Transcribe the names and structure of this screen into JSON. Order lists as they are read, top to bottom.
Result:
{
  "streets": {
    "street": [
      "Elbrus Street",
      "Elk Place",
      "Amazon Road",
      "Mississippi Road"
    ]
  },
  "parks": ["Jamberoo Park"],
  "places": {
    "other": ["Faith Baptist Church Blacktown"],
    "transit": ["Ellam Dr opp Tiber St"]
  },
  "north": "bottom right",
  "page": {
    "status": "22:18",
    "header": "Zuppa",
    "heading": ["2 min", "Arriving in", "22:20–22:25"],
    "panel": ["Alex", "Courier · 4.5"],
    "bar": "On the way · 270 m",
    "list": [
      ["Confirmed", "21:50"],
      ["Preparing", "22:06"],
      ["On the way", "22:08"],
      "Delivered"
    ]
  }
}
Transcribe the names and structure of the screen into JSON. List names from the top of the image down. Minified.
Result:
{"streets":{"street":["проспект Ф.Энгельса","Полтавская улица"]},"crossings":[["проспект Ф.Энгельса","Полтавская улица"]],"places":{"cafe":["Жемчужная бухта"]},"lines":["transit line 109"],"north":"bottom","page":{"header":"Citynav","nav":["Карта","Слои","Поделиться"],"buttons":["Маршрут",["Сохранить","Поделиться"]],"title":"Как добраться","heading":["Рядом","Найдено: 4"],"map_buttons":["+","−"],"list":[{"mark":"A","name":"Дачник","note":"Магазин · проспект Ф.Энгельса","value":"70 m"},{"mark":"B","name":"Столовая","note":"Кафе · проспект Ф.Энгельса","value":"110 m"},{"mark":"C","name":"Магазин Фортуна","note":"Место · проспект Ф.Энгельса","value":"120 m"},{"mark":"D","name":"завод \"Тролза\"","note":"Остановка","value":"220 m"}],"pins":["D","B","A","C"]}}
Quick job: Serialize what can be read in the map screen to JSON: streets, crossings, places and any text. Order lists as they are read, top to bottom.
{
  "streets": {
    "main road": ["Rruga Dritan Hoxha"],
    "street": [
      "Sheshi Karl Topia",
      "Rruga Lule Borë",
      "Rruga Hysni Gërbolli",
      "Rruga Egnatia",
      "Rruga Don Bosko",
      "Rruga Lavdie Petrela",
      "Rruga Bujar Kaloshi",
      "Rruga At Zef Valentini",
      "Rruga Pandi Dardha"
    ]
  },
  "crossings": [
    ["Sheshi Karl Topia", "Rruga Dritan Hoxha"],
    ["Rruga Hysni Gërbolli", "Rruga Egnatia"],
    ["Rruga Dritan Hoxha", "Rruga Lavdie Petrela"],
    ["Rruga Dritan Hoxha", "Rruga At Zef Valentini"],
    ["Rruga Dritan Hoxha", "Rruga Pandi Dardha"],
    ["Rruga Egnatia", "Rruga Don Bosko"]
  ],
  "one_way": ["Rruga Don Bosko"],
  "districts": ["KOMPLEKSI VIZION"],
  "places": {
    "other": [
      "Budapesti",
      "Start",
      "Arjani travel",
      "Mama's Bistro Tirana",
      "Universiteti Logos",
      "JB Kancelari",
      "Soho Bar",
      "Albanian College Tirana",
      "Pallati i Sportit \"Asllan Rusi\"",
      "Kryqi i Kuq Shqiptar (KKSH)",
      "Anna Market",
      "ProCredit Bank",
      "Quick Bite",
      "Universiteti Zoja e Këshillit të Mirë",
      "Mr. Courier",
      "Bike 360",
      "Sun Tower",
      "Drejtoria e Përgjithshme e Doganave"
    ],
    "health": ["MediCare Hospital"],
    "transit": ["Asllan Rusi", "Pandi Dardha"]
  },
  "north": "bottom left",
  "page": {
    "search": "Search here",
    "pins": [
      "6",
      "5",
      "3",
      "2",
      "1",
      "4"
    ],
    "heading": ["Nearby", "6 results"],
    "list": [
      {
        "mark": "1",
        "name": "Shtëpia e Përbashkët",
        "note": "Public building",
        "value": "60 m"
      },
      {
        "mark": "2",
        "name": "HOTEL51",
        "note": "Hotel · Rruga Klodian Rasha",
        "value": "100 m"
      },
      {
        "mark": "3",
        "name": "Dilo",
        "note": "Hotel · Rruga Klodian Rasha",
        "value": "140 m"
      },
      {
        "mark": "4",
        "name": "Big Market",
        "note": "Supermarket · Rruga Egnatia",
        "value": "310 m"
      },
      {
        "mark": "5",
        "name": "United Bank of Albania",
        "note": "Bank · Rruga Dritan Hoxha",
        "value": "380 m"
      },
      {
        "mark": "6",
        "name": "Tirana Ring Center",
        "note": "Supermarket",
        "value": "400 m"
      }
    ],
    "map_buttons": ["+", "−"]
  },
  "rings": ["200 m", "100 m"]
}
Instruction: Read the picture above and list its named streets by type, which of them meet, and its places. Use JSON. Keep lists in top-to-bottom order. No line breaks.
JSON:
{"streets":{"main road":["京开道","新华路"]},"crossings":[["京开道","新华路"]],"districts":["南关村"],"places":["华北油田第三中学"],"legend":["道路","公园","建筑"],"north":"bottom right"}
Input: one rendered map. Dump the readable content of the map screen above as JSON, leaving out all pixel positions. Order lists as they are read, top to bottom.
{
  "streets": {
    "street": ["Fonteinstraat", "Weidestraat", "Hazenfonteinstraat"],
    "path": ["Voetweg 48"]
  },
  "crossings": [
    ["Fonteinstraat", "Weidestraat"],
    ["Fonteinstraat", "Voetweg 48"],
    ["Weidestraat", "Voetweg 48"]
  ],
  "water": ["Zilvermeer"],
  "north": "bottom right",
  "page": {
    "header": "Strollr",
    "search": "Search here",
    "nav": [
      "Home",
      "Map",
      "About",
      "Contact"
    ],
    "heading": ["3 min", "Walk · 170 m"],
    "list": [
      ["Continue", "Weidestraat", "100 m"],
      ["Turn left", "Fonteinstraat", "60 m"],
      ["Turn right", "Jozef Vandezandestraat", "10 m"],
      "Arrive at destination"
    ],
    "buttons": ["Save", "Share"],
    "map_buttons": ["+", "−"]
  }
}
____
Exercise → Only lines that contain the string "value" count; pick each one out of the records and copy it.

Answer box →
{"streets":{"street":["проспект Ф.Энгельса","Полтавская улица"]},"crossings":[["проспект Ф.Энгельса","Полтавская улица"]],"places":{"cafe":["Жемчужная бухта"]},"lines":["transit line 109"],"north":"bottom","page":{"header":"Citynav","nav":["Карта","Слои","Поделиться"],"buttons":["Маршрут",["Сохранить","Поделиться"]],"title":"Как добраться","heading":["Рядом","Найдено: 4"],"map_buttons":["+","−"],"list":[{"mark":"A","name":"Дачник","note":"Магазин · проспект Ф.Энгельса","value":"70 m"},{"mark":"B","name":"Столовая","note":"Кафе · проспект Ф.Энгельса","value":"110 m"},{"mark":"C","name":"Магазин Фортуна","note":"Место · проспект Ф.Энгельса","value":"120 m"},{"mark":"D","name":"завод \"Тролза\"","note":"Остановка","value":"220 m"}],"pins":["D","B","A","C"]}}
        "value": "60 m"
        "value": "100 m"
        "value": "140 m"
        "value": "310 m"
        "value": "380 m"
        "value": "400 m"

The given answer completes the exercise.